Univa Grid Engine 8.1.0 Features (Part 2) - Better Resource Management with the RSMAP Complex (2012-05-25)

Grid Engine deals with several different resource types like memory, resources which can be counted (integer), resources with names (strings/regex), resources with values (double), and boolean values. When you‘ve a countable resource on a specific host, for example a number of GPU cards, then Grid Engine can manage the amount of GPU cards, so that those hosts are not overloaded with jobs. But the jobs don‘t know which specific instance of GPUs they have to access. In older Grid Engine installations this is often solved by writing external scripts in order to manage access to the specific resources. With the introduction of the RSMAP complex this can now be handled by Grid Engine itself.

RSMAP (resource maps) are lists of strings which are managed by the Grid Engine scheduler. Because strings can represent arbitrary resource IDs this new complex type is very flexible. In the GPU example the list could be something like „GPU1 GPU2“. Such lists are then initialized in the „complex_values“ field of the execution host configuration, like integer and other resource types.
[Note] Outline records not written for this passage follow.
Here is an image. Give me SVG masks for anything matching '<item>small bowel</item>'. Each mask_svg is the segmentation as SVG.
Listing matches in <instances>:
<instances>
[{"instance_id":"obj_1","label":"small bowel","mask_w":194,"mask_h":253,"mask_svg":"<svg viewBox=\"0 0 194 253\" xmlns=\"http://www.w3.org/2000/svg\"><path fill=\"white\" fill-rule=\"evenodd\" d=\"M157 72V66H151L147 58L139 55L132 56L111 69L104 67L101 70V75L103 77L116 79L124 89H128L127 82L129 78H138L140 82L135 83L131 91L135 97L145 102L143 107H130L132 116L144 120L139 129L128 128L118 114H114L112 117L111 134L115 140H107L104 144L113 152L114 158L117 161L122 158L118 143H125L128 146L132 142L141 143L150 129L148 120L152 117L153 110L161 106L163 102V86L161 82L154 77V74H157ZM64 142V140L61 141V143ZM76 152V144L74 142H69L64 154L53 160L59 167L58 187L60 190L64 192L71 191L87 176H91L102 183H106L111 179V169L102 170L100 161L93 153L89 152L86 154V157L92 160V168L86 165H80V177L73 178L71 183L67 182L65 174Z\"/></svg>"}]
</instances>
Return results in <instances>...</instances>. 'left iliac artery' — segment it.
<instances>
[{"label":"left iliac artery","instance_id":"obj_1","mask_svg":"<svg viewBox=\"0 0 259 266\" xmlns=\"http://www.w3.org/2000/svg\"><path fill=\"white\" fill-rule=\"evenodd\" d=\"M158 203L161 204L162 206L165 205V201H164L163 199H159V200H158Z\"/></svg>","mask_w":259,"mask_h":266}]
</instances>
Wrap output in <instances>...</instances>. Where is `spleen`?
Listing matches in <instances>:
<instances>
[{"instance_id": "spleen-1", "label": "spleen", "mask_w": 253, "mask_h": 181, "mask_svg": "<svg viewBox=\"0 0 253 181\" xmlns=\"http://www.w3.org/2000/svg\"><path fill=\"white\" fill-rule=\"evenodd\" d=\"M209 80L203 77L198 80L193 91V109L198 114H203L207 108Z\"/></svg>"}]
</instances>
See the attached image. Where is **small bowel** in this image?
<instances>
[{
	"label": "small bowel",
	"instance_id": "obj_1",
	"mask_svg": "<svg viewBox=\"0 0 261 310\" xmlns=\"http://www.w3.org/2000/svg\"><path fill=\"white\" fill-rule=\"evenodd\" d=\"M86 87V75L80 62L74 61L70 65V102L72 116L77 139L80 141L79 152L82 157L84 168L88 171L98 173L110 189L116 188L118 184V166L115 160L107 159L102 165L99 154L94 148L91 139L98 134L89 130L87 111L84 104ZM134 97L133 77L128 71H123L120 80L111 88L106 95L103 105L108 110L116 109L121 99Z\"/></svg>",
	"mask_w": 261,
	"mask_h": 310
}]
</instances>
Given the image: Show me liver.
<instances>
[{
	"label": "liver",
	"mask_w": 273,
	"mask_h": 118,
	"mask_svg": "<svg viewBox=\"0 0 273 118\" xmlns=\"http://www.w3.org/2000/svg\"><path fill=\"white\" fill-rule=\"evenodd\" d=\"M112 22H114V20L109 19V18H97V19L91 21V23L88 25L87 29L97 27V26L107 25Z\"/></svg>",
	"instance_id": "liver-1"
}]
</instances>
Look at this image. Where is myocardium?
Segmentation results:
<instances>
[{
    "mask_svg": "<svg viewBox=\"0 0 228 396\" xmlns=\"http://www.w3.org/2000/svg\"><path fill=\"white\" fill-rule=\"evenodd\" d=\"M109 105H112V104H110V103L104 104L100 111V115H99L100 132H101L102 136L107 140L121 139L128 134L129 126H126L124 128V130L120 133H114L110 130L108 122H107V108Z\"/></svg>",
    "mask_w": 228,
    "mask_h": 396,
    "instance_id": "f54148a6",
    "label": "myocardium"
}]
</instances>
Hence it is a per host resource.

The scheduler treats one item as of the list as an individual resource, but all of them are requested by the same resource name (the complex name) during job submission time. Additionally you can of course also request the amount of items your job needs. When a job now requests 1 of such a resource, then the jobs gets one of the „GPU1“ or „GPU2“ values attached. You can see the selected instance in the qstat output. The job itself can get the selected resource by reading out a special environment variable. If you want shared access to your resources, lets say 2 jobs are allowed to access one of the GPUs, you can easily configure that by creating a string list which has multiple same entries: „GPU1 GPU2 GPU1 GPU2“. So the first job will access the first GPU the second the second GPU and the third again the first GPU (in the first scheduler run). The order is the order of the currently unused items in the list. This concept can be used also for accessing licensees when you are using special IDs for accessing one. Since numeric IDs are very common you can create an ID list very easily by using following notation „<from>-<to>“, which creates strings with a number range. So "1-10" will create following list implicitly „1 2 3 4 5 6 7 8 9 10“.